Domingo, 22 de noviembre de 2015 | Hoy
Por Esteban Vernik
Seguramente no sin una dosis de sorna, Georg Simmel alude en su Sociología de 1908 a una máxima de feuilleton: es bueno tener por amigo al vecino, pero no por vecino al amigo. Simmel refiere a las formas sociales, y en este caso, a las “formas metropolitanas de vida”, en las que la cercanía física entre individuos suele no corresponderse con la cercanía espiritual. En las vidas urbanas entre vecinos, en los nuevos edificios animados por la economía monetaria, la cercanía y estrechez corporal hacen por momentos más evidente que las distancias espaciales tienden a disminuir y los cruces entre individuos a intensificarse. Además, las formas de la sociedad burguesa se caracterizan por la circulación del secreto y las apariencias. En este contexto, se comprende la sensación de libertad que provoca la reserva. Dentro del clima espiritual de las grandes ciudades, la reserva confiere al individuo una medida de libertad personal.

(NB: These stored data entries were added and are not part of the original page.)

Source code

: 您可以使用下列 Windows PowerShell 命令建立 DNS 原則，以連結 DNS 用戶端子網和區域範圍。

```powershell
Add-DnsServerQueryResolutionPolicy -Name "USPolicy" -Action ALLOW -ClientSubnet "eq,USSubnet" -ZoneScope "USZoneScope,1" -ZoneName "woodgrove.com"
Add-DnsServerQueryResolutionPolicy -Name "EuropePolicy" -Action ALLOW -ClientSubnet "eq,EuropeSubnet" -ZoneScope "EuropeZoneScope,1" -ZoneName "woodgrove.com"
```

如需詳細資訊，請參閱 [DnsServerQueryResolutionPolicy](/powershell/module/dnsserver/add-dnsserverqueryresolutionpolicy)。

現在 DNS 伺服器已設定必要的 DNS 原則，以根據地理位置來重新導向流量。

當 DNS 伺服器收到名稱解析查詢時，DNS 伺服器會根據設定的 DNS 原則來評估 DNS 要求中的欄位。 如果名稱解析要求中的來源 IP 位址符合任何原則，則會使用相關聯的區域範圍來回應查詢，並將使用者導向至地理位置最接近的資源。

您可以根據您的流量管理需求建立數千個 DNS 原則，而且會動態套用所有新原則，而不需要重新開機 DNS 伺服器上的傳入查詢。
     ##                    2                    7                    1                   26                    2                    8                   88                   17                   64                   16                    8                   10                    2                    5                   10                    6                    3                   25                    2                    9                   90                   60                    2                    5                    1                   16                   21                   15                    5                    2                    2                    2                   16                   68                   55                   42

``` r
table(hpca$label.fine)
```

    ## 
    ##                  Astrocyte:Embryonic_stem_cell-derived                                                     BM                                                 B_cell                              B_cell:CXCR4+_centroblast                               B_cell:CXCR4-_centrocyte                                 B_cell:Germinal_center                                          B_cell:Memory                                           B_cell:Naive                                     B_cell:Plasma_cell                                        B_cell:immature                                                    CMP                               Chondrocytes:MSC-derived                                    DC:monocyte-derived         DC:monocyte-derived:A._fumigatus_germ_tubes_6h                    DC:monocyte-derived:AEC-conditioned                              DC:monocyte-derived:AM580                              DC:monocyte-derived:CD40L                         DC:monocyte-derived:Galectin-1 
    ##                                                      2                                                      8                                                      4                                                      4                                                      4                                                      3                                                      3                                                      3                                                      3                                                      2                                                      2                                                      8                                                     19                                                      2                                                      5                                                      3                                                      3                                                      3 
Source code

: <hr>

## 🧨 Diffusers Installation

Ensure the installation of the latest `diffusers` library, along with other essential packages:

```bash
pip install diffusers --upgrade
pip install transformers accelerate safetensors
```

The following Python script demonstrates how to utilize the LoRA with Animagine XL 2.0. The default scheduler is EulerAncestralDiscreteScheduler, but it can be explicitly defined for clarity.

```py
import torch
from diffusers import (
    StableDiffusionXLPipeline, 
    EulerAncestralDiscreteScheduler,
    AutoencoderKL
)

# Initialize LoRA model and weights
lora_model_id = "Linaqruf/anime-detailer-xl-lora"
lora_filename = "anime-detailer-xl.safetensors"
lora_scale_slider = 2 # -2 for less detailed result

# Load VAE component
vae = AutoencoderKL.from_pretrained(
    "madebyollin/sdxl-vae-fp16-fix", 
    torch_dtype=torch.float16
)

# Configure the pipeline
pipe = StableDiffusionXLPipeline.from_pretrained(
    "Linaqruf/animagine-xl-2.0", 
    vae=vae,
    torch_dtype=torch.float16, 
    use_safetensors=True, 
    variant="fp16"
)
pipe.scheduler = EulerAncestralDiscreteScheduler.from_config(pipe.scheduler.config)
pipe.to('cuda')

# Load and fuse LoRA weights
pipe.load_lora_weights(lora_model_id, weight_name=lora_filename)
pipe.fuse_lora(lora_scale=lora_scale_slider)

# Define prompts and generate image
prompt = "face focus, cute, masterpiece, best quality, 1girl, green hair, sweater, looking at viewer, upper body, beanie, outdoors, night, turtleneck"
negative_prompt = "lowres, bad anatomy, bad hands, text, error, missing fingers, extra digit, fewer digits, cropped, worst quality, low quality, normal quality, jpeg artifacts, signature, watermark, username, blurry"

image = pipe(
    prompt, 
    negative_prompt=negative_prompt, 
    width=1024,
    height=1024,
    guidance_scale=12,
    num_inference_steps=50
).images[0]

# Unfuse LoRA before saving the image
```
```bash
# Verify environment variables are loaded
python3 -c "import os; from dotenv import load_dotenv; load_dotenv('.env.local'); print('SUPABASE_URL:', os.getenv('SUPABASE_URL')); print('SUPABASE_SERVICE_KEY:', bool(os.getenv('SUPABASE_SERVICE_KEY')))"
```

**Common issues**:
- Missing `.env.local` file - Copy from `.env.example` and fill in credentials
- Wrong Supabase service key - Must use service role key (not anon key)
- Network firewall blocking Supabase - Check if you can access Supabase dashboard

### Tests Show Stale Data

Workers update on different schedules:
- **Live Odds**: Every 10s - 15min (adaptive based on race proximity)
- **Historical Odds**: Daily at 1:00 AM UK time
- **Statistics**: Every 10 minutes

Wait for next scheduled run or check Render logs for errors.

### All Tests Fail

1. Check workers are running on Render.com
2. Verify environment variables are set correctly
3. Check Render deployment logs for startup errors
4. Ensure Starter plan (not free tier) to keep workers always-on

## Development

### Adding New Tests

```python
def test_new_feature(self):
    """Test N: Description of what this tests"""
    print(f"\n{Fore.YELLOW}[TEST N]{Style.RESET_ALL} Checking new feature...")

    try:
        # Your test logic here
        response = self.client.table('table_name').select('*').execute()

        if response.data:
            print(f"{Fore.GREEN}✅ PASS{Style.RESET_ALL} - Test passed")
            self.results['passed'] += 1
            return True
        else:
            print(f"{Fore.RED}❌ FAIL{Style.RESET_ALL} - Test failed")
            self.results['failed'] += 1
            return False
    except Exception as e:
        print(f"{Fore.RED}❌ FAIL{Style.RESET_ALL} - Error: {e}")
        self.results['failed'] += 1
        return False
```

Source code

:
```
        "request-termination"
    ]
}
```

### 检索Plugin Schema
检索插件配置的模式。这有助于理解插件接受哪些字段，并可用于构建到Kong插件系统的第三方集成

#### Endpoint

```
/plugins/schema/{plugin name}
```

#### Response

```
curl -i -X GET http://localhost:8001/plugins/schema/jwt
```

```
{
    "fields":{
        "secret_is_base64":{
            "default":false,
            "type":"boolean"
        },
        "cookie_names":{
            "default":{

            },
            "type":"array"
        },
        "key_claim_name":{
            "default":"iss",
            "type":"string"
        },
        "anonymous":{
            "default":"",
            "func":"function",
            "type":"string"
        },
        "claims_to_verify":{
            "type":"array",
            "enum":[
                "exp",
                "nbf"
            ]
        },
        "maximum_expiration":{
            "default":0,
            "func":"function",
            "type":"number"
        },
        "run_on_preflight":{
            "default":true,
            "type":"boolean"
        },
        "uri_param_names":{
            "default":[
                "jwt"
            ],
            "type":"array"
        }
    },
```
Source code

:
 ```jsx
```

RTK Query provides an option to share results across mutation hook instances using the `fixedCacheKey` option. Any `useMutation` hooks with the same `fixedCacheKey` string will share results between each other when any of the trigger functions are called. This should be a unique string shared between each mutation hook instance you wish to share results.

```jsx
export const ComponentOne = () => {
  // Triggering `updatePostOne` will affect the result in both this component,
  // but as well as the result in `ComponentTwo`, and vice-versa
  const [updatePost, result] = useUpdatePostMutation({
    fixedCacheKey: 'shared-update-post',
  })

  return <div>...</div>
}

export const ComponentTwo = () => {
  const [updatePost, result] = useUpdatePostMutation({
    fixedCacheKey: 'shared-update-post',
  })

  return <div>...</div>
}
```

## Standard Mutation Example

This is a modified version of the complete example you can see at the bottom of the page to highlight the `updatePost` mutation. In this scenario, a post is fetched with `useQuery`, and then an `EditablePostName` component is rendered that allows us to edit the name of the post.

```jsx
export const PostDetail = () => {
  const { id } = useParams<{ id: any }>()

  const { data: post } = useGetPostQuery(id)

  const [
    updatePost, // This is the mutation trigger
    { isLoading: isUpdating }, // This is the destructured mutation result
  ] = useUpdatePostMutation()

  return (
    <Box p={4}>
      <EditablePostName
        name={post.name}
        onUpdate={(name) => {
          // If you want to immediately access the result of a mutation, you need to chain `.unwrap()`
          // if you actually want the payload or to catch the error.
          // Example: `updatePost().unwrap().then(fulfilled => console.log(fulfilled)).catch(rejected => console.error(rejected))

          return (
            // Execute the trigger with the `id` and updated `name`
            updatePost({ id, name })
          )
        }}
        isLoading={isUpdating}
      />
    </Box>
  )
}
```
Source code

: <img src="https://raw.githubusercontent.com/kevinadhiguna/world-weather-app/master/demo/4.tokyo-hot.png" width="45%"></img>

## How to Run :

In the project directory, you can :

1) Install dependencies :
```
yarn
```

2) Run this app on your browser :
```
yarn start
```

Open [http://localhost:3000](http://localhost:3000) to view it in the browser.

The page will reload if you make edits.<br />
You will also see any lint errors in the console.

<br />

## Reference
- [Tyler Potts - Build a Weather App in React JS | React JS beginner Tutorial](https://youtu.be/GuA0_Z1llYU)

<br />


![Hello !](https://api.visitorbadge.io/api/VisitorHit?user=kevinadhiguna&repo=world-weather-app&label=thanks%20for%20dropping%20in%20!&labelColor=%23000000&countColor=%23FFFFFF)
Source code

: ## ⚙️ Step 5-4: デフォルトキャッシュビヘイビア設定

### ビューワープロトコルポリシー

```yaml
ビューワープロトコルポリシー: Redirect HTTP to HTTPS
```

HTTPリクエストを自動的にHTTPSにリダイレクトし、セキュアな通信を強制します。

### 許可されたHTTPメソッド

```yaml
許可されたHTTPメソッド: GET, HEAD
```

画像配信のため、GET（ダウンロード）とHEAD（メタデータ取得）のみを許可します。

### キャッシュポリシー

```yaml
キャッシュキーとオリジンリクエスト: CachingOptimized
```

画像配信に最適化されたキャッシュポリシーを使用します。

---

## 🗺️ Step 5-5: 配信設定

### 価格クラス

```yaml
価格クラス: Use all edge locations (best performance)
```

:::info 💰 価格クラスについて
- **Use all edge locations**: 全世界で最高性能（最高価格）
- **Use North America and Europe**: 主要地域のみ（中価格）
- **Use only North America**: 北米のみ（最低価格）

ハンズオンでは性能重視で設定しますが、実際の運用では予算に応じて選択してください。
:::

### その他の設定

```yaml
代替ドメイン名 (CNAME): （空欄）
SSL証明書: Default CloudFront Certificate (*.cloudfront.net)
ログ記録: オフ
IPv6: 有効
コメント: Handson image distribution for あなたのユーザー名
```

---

Pero, ¿qué es la libertad para el habitante de las ciudades capitalistas, para el oficinista, el trabajador manual, el científico, el rentista, el profesional liberal? A la respuesta material de este interrogante, Simmel dedicó un tratado sistemático, Filosofía del dinero (1900). El dinero y el poder como estructuras asimétricas en las que pocos tienen mucho y muchos tienen poco, afectan la libertad y la falta de libertad entre los seres humanos. Las sociedades capitalistas cargan desde sus orígenes con esta falla moral que proviene de la injusta distribución del dinero y el poder, y desarregla la relación entre el ser y el tener. En un sentido material, la libertad es independencia de la voluntad de los otros. Los efectos enajenantes del dinero y su aceleración, su voracidad que siempre llama a más dinero y su afán desmedido por el cálculo, inciden sobre el carácter y la libertad del hombre moderno de diversas maneras. Están aquellos que entregan sus vidas a un modo del todo racional y ahorrativo, como, de modo extremo, en las patologías del avaro y el codicioso; y también como por un movimiento inverso, en el caso del despilfarrador, que al igual que los dos primeros confunden la condición de medio del dinero con la de fin en sí mismo. Están también, aquellos que por dinero venden sus personalidades al diablo. Y también, entre otras formas que atentan contra la libertad de los habitantes de la gran ciudad, la de tantos que trabajan sólo por dinero, que dedican sus vidas enteras a trabajos inespecíficos con la única compensación del dinero.
Estos últimos casos que vemos a diario en nuestros alrededores, nos confrontan con la dimensión personal de la pregunta por la libertad. En términos relativos –puesto que para Simmel no de otra forma podemos referirnos en el mundo moderno a la libertad y la igualdad; y ambas cuestiones se requieren mutuamente–, ser libre no es sólo estar libre de ataduras y obligaciones. No implica sólo la libertad de movimientos, por más fundamental que ésta sea. También ser libre es obedecer a la especificidad y la incomparabilidad propia de cada individuo. La libertad requiere personalidades auténticas. Esto es, que cada uno desarrolle su personalidad según su propia esencia (o lo que entendamos por tal cosa, último refugio de los valores y convicciones personales). Somos libres en la medida en que expresamos nuestros pensamientos y decisiones no desviados por fuerzas que residen fuera de nosotros. Cuando vivimos de acuerdo a nuestra propia naturaleza, más allá de las apariencias e hipocresías sociales.